___ Passage to read

Folder: MAIL/folders-splitted/vm-folders/voynich-02
From stolfi Thu Sep 26 23:00:32 -0003 2002
From: Jorge Stolfi <stolfi@dcc.unicamp.br>
To: voynich@cryptogram.org
Subject: Re: Piraha and the VMS
In-Reply-To: <200209250531.g8P5VXh4019526@mail3.alphalink.com.au>
References: <200209250531.g8P5VXh4019526@mail3.alphalink.com.au>
Reply-To: stolfi@dcc.unicamp.br


    > [Jacques:] It might, only just might do, for Piraha, an
    > Amazonian language with 7 consonants and 3 vowels, ignoring its
    > two tones, and breaking up its consonant clusters, Linear-B
    > style. (Jorge, they're your next-door neighbours, how about...
    > oh, just pulling your leg).

By amazing coincidence, I happen to have a book about the Pirahã
language (which had about 110 speakers left in ~1980).  Here is a 
sample sentence from that book:

  (1) xaíti xaibogi xaigahápiso xisibáobábagaí sagía xabáobihiabá

which the author parses as

  xaíti              peccary 
  xaibogi            quick  
  xaig:ahá:p:i:so    toMove:toGo:IMPERFECTIVE:NEAR:TEMPORAL 
  xisib:áo:b:ábagaí  toShootArrow:TELIC:PERFECTIVE:FRUSTRATED
  sagía              animal
  xab:áo:b:i:hiab:á  toStop:TELIC:PERFECTIVE:EPENTHETIC:NEGATIVE:REMOTE
  
and translates as 

  "while the peccary was fleeing, I almost shoot an arrow at it; it
  didn't stop."

______
___ Supplied data

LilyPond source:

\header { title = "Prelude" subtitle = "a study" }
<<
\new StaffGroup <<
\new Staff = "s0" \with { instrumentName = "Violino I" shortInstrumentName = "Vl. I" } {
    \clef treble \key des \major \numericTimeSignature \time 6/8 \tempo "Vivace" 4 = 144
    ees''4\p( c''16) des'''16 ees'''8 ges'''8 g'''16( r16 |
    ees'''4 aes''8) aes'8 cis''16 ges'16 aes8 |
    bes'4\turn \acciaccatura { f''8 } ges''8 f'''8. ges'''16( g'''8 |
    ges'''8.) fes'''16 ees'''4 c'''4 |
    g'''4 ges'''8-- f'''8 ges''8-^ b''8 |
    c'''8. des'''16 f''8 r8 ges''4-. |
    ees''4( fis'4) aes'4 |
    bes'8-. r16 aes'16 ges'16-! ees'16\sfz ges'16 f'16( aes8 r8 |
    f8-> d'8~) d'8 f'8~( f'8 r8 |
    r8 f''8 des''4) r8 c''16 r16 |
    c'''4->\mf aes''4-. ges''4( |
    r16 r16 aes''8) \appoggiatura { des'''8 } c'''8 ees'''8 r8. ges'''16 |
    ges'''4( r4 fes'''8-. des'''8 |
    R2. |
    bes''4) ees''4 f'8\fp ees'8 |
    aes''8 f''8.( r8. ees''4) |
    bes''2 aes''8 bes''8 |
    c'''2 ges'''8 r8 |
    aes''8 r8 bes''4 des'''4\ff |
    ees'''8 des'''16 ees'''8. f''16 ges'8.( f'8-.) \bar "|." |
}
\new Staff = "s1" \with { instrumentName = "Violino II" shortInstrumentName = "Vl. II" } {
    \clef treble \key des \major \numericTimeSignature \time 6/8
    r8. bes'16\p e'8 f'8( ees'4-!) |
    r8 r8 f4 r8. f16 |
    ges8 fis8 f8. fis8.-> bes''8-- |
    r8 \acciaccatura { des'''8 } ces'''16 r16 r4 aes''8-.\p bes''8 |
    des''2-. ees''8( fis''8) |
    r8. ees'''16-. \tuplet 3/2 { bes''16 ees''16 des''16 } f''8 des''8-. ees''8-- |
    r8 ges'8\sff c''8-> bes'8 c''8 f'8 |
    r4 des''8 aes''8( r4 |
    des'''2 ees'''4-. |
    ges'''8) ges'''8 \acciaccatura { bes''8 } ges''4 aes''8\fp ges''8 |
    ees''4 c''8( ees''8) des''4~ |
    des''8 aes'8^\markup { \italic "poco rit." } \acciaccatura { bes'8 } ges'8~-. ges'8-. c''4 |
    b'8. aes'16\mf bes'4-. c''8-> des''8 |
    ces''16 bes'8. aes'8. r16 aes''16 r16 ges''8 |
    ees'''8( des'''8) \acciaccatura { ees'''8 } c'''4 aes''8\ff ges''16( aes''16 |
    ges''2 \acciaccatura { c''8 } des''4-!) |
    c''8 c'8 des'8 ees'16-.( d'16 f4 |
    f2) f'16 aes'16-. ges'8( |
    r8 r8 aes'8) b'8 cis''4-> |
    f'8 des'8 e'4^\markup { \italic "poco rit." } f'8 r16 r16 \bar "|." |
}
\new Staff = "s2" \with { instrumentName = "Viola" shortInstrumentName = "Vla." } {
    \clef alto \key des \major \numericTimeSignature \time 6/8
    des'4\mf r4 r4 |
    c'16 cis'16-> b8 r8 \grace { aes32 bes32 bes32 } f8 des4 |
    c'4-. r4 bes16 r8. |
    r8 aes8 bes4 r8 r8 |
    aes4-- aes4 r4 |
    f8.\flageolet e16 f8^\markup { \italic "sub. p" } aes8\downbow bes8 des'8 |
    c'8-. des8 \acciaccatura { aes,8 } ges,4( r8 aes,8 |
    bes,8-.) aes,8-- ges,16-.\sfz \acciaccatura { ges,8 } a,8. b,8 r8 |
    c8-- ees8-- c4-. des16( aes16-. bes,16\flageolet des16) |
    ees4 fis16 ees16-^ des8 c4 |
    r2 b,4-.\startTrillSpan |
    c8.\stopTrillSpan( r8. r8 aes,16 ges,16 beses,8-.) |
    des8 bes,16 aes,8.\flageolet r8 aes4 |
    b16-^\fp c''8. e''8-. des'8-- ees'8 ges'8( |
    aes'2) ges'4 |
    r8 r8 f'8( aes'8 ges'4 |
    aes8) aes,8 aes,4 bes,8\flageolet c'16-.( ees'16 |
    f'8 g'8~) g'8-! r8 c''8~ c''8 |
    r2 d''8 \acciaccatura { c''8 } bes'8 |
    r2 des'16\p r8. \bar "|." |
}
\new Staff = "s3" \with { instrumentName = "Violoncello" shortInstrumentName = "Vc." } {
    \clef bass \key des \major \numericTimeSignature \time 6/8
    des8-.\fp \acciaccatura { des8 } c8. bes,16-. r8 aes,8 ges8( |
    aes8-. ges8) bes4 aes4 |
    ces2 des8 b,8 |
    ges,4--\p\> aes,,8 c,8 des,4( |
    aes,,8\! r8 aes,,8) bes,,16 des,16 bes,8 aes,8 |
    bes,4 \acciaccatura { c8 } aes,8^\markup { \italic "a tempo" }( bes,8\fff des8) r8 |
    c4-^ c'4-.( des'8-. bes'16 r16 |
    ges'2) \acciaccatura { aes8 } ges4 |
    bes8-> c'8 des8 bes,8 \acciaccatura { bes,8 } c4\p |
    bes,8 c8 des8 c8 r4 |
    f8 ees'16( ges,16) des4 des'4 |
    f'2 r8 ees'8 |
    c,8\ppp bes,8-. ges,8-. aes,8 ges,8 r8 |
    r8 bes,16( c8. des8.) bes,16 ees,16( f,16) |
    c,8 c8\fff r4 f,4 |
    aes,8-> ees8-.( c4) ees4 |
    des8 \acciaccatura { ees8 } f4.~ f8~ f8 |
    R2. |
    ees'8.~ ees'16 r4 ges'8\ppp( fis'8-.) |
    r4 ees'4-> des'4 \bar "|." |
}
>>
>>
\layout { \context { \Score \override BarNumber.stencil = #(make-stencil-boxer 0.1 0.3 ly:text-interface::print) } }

______

#### [Tasks]
a: Please echo the whole message about the Pirahã language, character for character.
b: Report each line of the entries that contains the string "tempo".
The message and the entries have no connection to each other.

#### [Task-by-task answers]
a:
Folder: MAIL/folders-splitted/vm-folders/voynich-02
From stolfi Thu Sep 26 23:00:32 -0003 2002
From: Jorge Stolfi <stolfi@dcc.unicamp.br>
To: voynich@cryptogram.org
Subject: Re: Piraha and the VMS
In-Reply-To: <200209250531.g8P5VXh4019526@mail3.alphalink.com.au>
References: <200209250531.g8P5VXh4019526@mail3.alphalink.com.au>
Reply-To: stolfi@dcc.unicamp.br


    > [Jacques:] It might, only just might do, for Piraha, an
    > Amazonian language with 7 consonants and 3 vowels, ignoring its
    > two tones, and breaking up its consonant clusters, Linear-B
    > style. (Jorge, they're your next-door neighbours, how about...
    > oh, just pulling your leg).

By amazing coincidence, I happen to have a book about the Pirahã
language (which had about 110 speakers left in ~1980).  Here is a 
sample sentence from that book:

  (1) xaíti xaibogi xaigahápiso xisibáobábagaí sagía xabáobihiabá

which the author parses as

  xaíti              peccary 
  xaibogi            quick  
  xaig:ahá:p:i:so    toMove:toGo:IMPERFECTIVE:NEAR:TEMPORAL 
  xisib:áo:b:ábagaí  toShootArrow:TELIC:PERFECTIVE:FRUSTRATED
  sagía              animal
  xab:áo:b:i:hiab:á  toStop:TELIC:PERFECTIVE:EPENTHETIC:NEGATIVE:REMOTE
  
and translates as 

  "while the peccary was fleeing, I almost shoot an arrow at it; it
  didn't stop."

b:
    \clef treble \key des \major \numericTimeSignature \time 6/8 \tempo "Vivace" 4 = 144
    bes,4 \acciaccatura { c8 } aes,8^\markup { \italic "a tempo" }( bes,8\fff des8) r8 |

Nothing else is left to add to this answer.